**Written task**
An exact transcription of the entries is required, with none of the pictures carried over.

**Provided records**
--*--

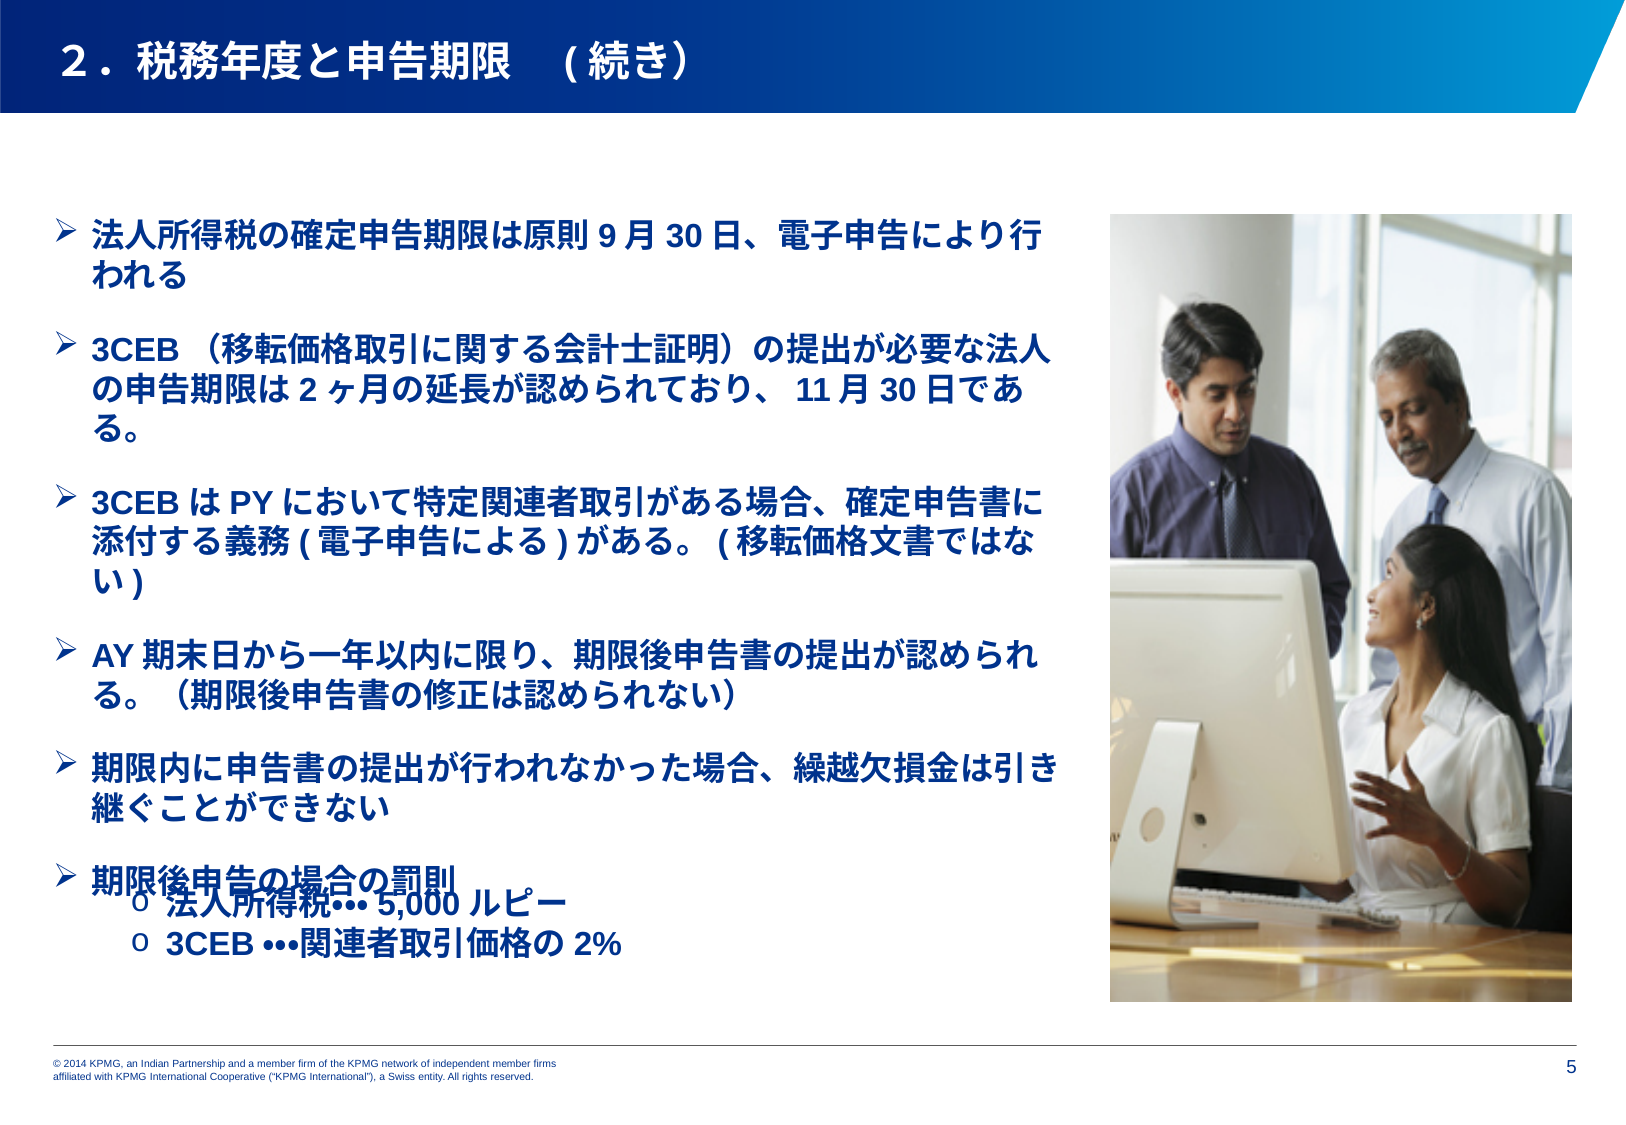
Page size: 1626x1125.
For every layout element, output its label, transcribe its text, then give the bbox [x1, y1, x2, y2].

text_box 法人所得税・・・5,000ルピー 3CEB・・・関連者取引価格の2% [115, 874, 1063, 970]
picture [1576, 3, 1625, 113]
title ２．税務年度と申告期限 (続き） [52, 12, 1572, 107]
picture [1110, 214, 1572, 1003]
list 法人所得税の確定申告期限は原則9月30日、電子申告により行われる 3CEB（移転価格取引に関する会計士証明）の提出が必要な法人の申告期限は2ヶ月の延長が認められており、11月30日である。 3CEBはPYにおいて特定関連者取引がある場合、確定申告書に添付する義務(電子申告による)がある。(移転価格文書ではない) AY期末日から一年以内に限り、期限後申告書の提出が認められる。（期限後申告書の修正は認められない） 期限内に申告書の提出が行われなかった場合、繰越欠損金は引き継ぐことができない 期限後申告の場合の罰則 [52, 214, 1063, 863]
text_box 4 [1474, 1047, 1592, 1094]
picture [0, 0, 1389, 113]
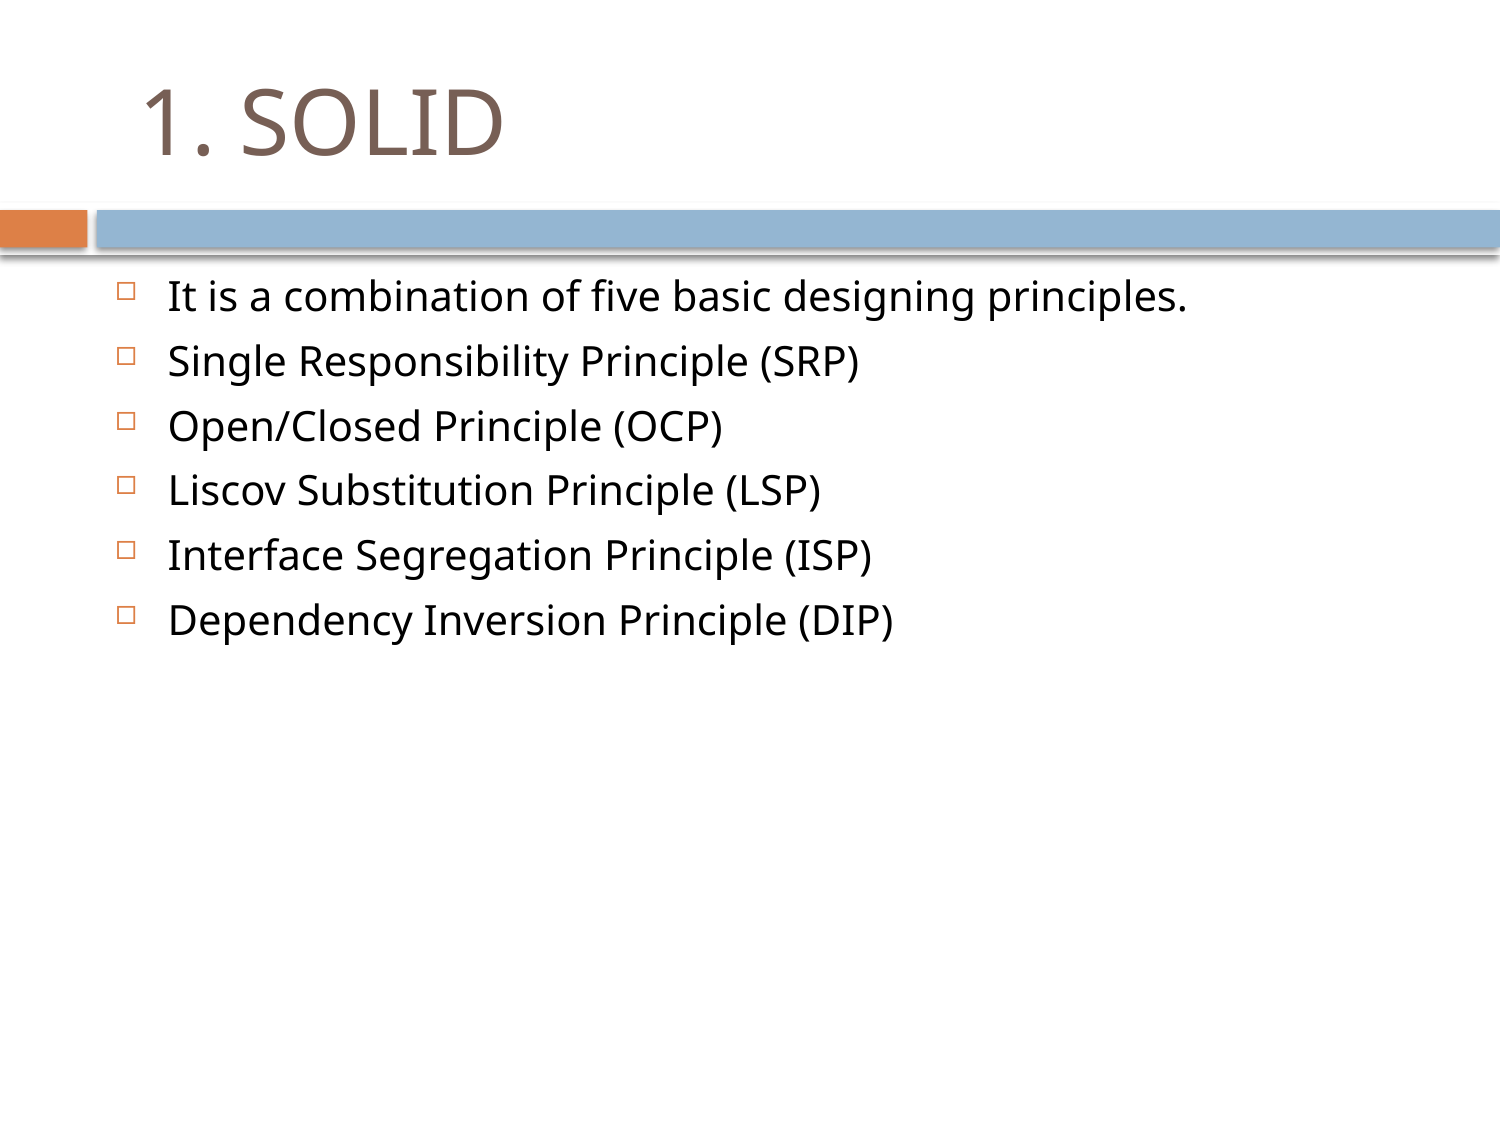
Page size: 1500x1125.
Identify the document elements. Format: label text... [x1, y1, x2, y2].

--*--

**Solution**
Page size: 1626x1125.
For every layout element, output its label, transcribe its text, then give the bbox [x1, y1, x2, y2].

text_box 法人所得税・・・5,000ルピー 3CEB・・・関連者取引価格の2% [115, 874, 1063, 970]
picture [1576, 3, 1625, 113]
title ２．税務年度と申告期限 (続き） [52, 12, 1572, 107]
picture [1110, 214, 1572, 1003]
list 法人所得税の確定申告期限は原則9月30日、電子申告により行われる 3CEB（移転価格取引に関する会計士証明）の提出が必要な法人の申告期限は2ヶ月の延長が認められており、11月30日である。 3CEBはPYにおいて特定関連者取引がある場合、確定申告書に添付する義務(電子申告による)がある。(移転価格文書ではない) AY期末日から一年以内に限り、期限後申告書の提出が認められる。（期限後申告書の修正は認められない） 期限内に申告書の提出が行われなかった場合、繰越欠損金は引き継ぐことができない 期限後申告の場合の罰則 [52, 214, 1063, 863]
text_box 4 [1474, 1047, 1592, 1094]
picture [0, 0, 1389, 113]
Page size: 1500x1125.
Identify the document elements. Format: label text... [x1, y1, x2, y2].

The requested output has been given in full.